I would appreciate any help finding a possible closed form solution of this integral.
$$\int\sqrt{\cosh(u)-\cos(v)}\cdot e^\frac{u}{2}~du$$
Any help would be greatly appreciated!
The solution for $\cos(v)=1$ is simple...
$\int\sqrt{\cosh(u)-\cos(v)}\cdot e^\frac{u}{2}~du$$
$$\frac1{\sqrt2}\int\sqrt{e^{2u}-2e^{u}+1}~du$$
$$\frac{e^u-u}{\sqrt2}=\int(e^{u}-1})~du$$ $$ etc.

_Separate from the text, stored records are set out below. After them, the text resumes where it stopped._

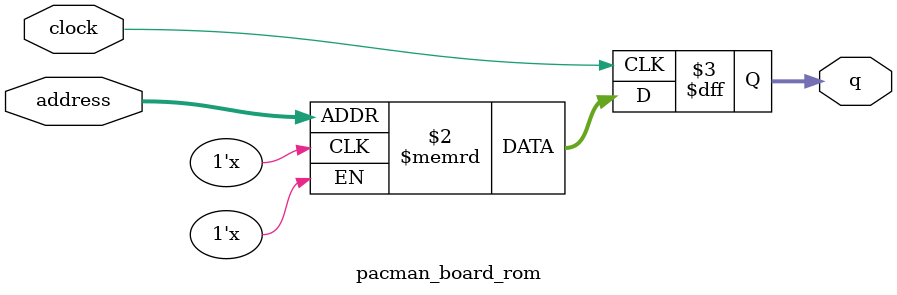
<source format=sv>
module pacman_board_rom (
	input logic clock,
	input logic [15:0] address,
	output logic [2:0] q
);

logic [2:0] memory [0:38399] /* synthesis ram_init_file = "./pacman_board/pacman_board.mif" */;

always_ff @ (posedge clock) begin
	q <= memory[address];
end

endmodule

</source>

Any insight for non-trivial solutions?
Substitute $z = e^{u}, e^{u/2}du = \frac{dz}{\sqrt z}$. $$ \int \sqrt{z\frac{z + z^{-1}}{2} - z\cos v} \frac{dz}{z} = \frac{1}{\sqrt{2}}\int \frac{\sqrt{z^2 + 1 - 2z\cos v}}{z} dz = (9) = \\ = \frac{1}{\sqrt{2}}\sqrt{z^2 + 1 - 2z\cos v} - \frac{\cos v}{\sqrt{2}} \int\frac{dz}{\sqrt{z^2 + 1 - 2z\cos v}} + \frac{1}{\sqrt{2}} \int \frac{dz}{z\sqrt{z^2 + 1 - 2z\cos v}} = (1, 4) = \\ = \frac{1}{\sqrt{2}}\sqrt{z^2 + 1 - 2z\cos v} - \frac{\cos v}{\sqrt{2}} \log(\sqrt{z^2 + 1 - 2z\cos v} + z - \cos v) + {} \\ {} + \frac{1}{\sqrt{2}} \log \frac{z}{\sqrt{z^2 + 1 - 2z\cos v} - z \cos v + 1} + C $$ where (9),(1) and (4) are from here.